Friday, November 27, 2015

China to Build Supercollider 2 - 7 Times the Energy of the Swiss Large Hadron Collider


China is planning to enter the Europe- and US-dominated world of experimental physics with (wait for it …) a bang. It has formally announced that it will begin the first phase of construction of an enormous particle accelerator around 2020, which will be twice the size and seven times more powerful than CERN's Large Hadron Collider (LHC).

Europe's LHC is the largest single machine in the world, a huge circular tunnel 17 miles (27 km) in circumference.
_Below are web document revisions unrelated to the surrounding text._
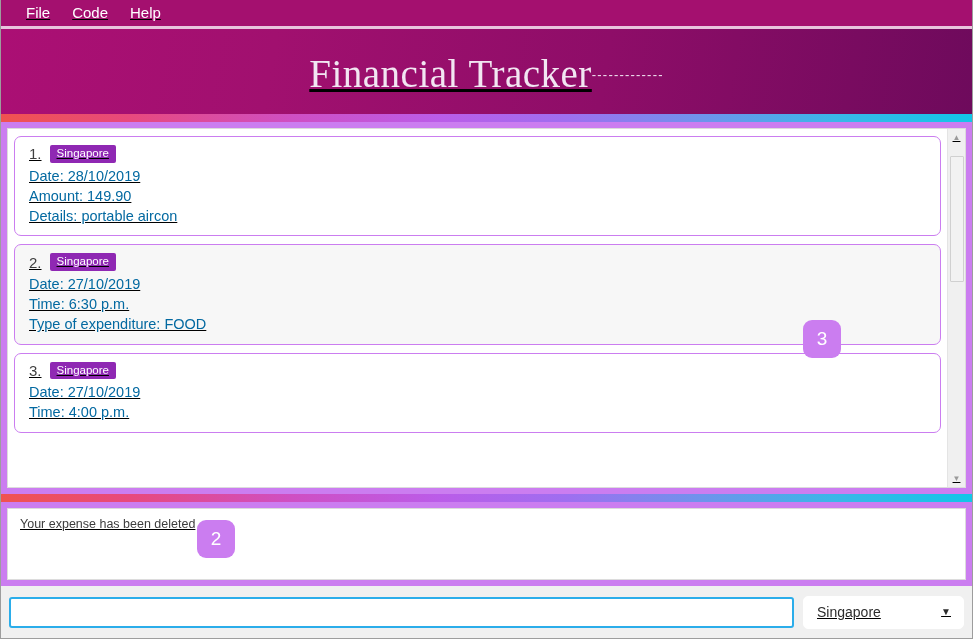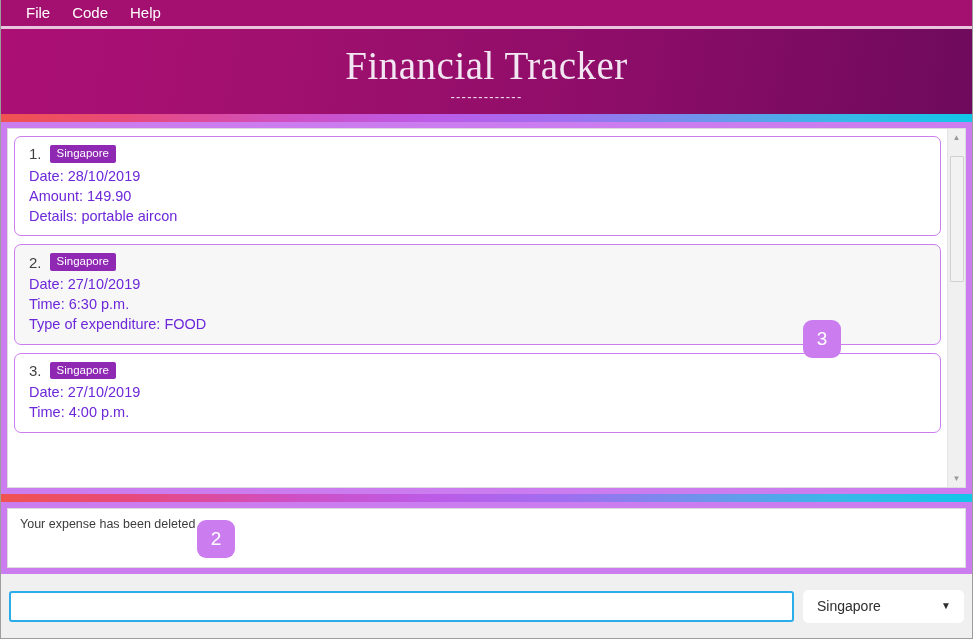--- a/index.html
+++ b/index.html
@@ -19,20 +19,21 @@
     width: 973px;
     height: 639px;
     position: relative;
     display: flex;
     flex-direction: column;
     background: #f0f0f0;
     box-sizing: border-box;
     border-left: 1px solid #9d9d9d;
     border-right: 1px solid #9d9d9d;
     border-bottom: 1px solid #9d9d9d;
+    text-decoration: underline;
   }
 
   
   .menubar {
     height: 29px;
     background: #a4106f;
     display: flex;
     align-items: center;
     padding-left: 14px;
     flex: none;
@@ -48,21 +49,21 @@
     white-space: nowrap;
   }
 
   
   .banner {
     height: 85px;
     flex: none;
     background: linear-gradient(100deg, #ab0f74 0%, #a1106f 28%, #8e0d68 62%, #6e0a5c 100%);
     position: relative;
     display: flex;
-    flex-direction: column;
+    flex-direction: row;
     align-items: center;
     justify-content: center;
   }
   .banner-title {
     font-family: "Liberation Serif", "DejaVu Serif", serif;
     font-size: 39px;
     color: #f2e6f2;
     letter-spacing: 0.5px;
     line-height: 1;
     padding-top: 4px;
@@ -144,21 +145,21 @@
     display: inline-block;
     background: #8f28b3;
     color: #ffffff;
     font-size: 11.5px;
     padding: 2px 7px 3px 7px;
     border-radius: 2px;
     line-height: 1.1;
   }
   .card-line {
     font-size: 14.5px;
-    color: #6d28d9;
+    color: #0369a1;
     line-height: 20.2px;
     white-space: nowrap;
   }
 
   
   .step-badge {
     position: absolute;
     width: 38px;
     height: 38px;
     border-radius: 9px;
@@ -210,21 +211,21 @@
     top: 10px;
     height: 124px;
     background: #f2f2f2;
     border: 1px solid #d0d0d0;
     border-radius: 1px;
   }
 
   
   .msg-frame {
     flex: none;
-    height: 72px;
+    height: 84px;
     background: #cb7df0;
     padding: 6px;
     box-sizing: border-box;
     margin-top: 0;
   }
   .msg-inner {
     width: 100%;
     height: 100%;
     background: #ffffff;
     border: 1px solid #dcdcdc;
But China's planned Circular Electron Positron Collider (CEPC) could (almost) literally run rings around it – it will be between 30 and 62 miles in circumference, large enough to circle Manhattan.

Wang Yifang, director of the Institute of High Energy Physics, Chinese Academy of Sciences, has suggested Qinhuangdao, a northern port city near the start of the Great Wall, as an ideal location for the underground facility.

The plan is for the tunnel to house two different super colliders. The first phase project will be the CEPC, designed to study the Higgs boson particle and how it decays following a collision. Super colliders smash atomic particles together at velocities close to the speed of light, to try to recreate the conditions that followed the Big Bang. China's super collider will get closer to these conditions than ever before.